3 Ways To Spark Your Infants Curiosity

infant learning tools

It’s the way your baby gazes into your eyes as if pondering the meaning of life. It’s how your infant grabs onto your shirt to play with the buttons and collar. It’s your toddler stacking and sorting as if addressing a problem that only he can solve. These are all examples of curiosity at work, and it’s something all kids have in common.

“Curiosity is an inherent characteristic that starts when we are babies and is important for brain development throughout life,” says Rochelle Wainer, Ph.D., vice president of global insights at Baby Einstein, a leading baby product and toy brand. “For parents and caregivers, it’s important to celebrate and support this curiosity as it’s a trait that will help them lead a successful life. It helps cultivate many fundamental skills while building confidence and a love of learning.”

While kids may be naturally curious, you can help plant the seeds of success by nurturing their drive for curiosity. Wainer offers simple research-backed ideas for inspiring curiosity at home:

Engage through play

Play-based learning is one of the most effective ways for small children to develop basic skills that set the stage for educational success. Kids are always interacting with their surroundings, so parents can foster this important exploration by engaging with their little ones through talk and touch as they discover everything around them. In fact, getting on their level and checking out the world from their vantage point is the perfect way to start.
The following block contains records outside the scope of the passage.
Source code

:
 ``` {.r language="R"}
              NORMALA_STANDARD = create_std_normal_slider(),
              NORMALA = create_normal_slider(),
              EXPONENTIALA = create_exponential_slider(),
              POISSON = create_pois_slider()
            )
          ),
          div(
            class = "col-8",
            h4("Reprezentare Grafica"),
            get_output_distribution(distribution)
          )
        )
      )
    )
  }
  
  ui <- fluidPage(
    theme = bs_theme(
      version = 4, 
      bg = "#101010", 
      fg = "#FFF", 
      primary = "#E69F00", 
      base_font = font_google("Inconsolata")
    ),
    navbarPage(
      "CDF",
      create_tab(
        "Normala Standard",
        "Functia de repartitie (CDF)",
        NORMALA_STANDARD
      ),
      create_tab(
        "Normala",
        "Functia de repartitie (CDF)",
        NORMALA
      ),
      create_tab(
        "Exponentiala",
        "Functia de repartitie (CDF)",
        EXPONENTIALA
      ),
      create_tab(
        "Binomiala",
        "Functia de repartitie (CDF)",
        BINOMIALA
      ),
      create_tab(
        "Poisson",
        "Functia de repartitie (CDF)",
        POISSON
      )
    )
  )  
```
Next, parents can inspire curiosity and creativity in infants by setting out basic child-safe instruments for kids to interact with as music plays. Art is another great activity for young children. For example, get some non-toxic finger paint, cover the baby in a smock and let them go to town as a little Picasso. Finally, get a plastic bin or table and transform it into a sensory space by placing a variety of different items infants can explore, including utensils like wooden spoons and items made from different materials like stuffed animals and fabric swatches.

Stack the toy bin

Quality is more important than quantity for toys, and not all toys are created equal when it comes to inspiring curiosity and fostering the development of critical skills. Because playing with toys is a favorite pastime for kids, be sure to stock your collection with toys that inspire curiosity and learning. Plus, according to a Baby Einstein survey, 90 percent of parents agree that toys that encourage curiosity interest their child for a longer period of time than toys that don’t.
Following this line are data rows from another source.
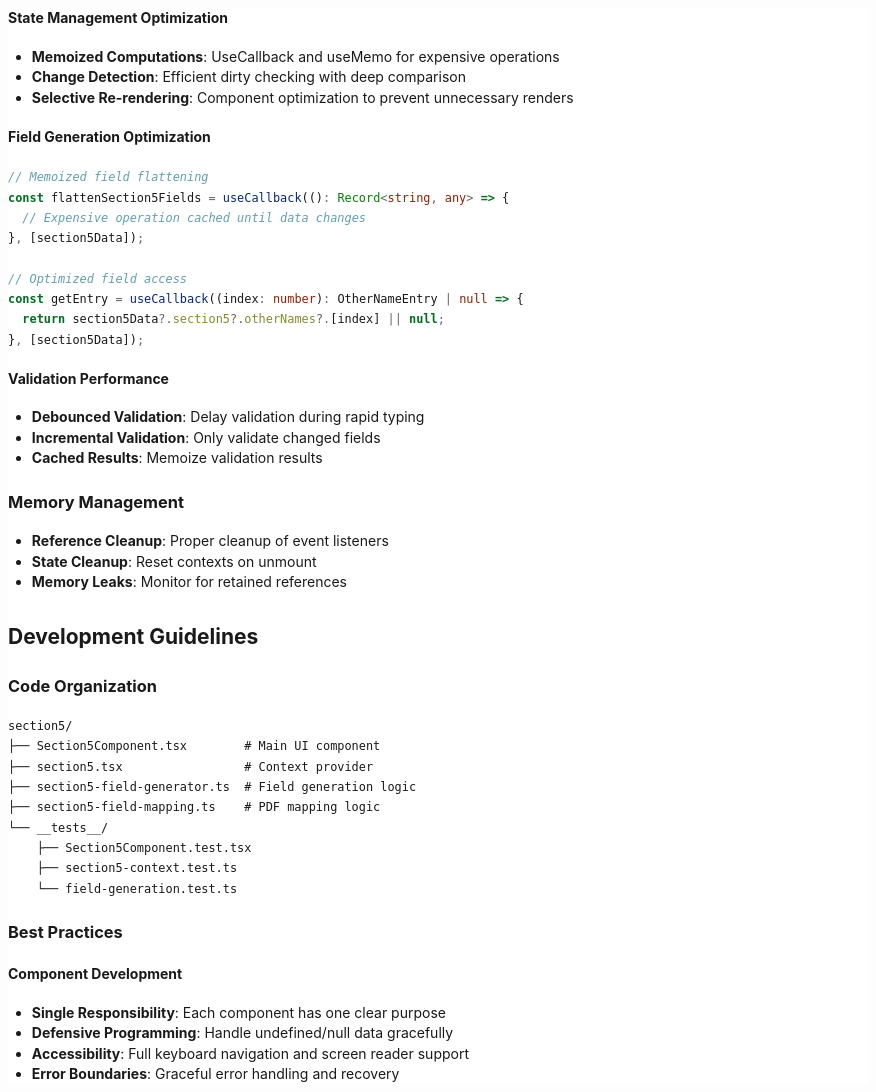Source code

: #### State Management Optimization
- **Memoized Computations**: UseCallback and useMemo for expensive operations
- **Change Detection**: Efficient dirty checking with deep comparison
- **Selective Re-rendering**: Component optimization to prevent unnecessary renders

#### Field Generation Optimization
```typescript
// Memoized field flattening
const flattenSection5Fields = useCallback((): Record<string, any> => {
  // Expensive operation cached until data changes
}, [section5Data]);

// Optimized field access
const getEntry = useCallback((index: number): OtherNameEntry | null => {
  return section5Data?.section5?.otherNames?.[index] || null;
}, [section5Data]);
```

#### Validation Performance
- **Debounced Validation**: Delay validation during rapid typing
- **Incremental Validation**: Only validate changed fields
- **Cached Results**: Memoize validation results

### Memory Management
- **Reference Cleanup**: Proper cleanup of event listeners
- **State Cleanup**: Reset contexts on unmount
- **Memory Leaks**: Monitor for retained references

## Development Guidelines

### Code Organization
```
section5/
├── Section5Component.tsx        # Main UI component
├── section5.tsx                 # Context provider
├── section5-field-generator.ts  # Field generation logic
├── section5-field-mapping.ts    # PDF mapping logic
└── __tests__/
    ├── Section5Component.test.tsx
    ├── section5-context.test.ts
    └── field-generation.test.ts
```

### Best Practices

#### Component Development
- **Single Responsibility**: Each component has one clear purpose
- **Defensive Programming**: Handle undefined/null data gracefully
- **Accessibility**: Full keyboard navigation and screen reader support
- **Error Boundaries**: Graceful error handling and recovery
Baby Einstein is focused on developing toys that support curiosity and learning in kids, and the Baby Einstein Easy Touch Piano is the perfect example. This simple wooden piano features innovative cap-touch technology that is designed with sensors embedded underneath. As the child touches the wood keypads, different notes respond almost magically. It’s perfect for infants and toddlers alike and is predicted to be a top holiday toy.

Read, read, read

It’s never too early to start reading to your child. Reading is one of the most valuable ways to help children’s language and imagination grow. A whopping 77 percent of parents in the Baby Einstein survey said they read with their children at home or at the library to help fuel their curiosity. Whether it’s board books for babies or picture books for toddlers, try sitting down daily with your child and a good book.

You can make reading an interactive activity for you and your little one by having them pick out the book and help flip the pages. Ask them about the things they see on the pages. Have them point to different pictures and feel different textures. Even if they can’t speak yet, you’ll be communicating and building language skills.

“Encouraging your child’s curiosity today will cultivate their confidence, creativity, and discovery for tomorrow,” says Wainer. “These are just some of the countless activities that can help set your child up for success as they grow and develop throughout life.”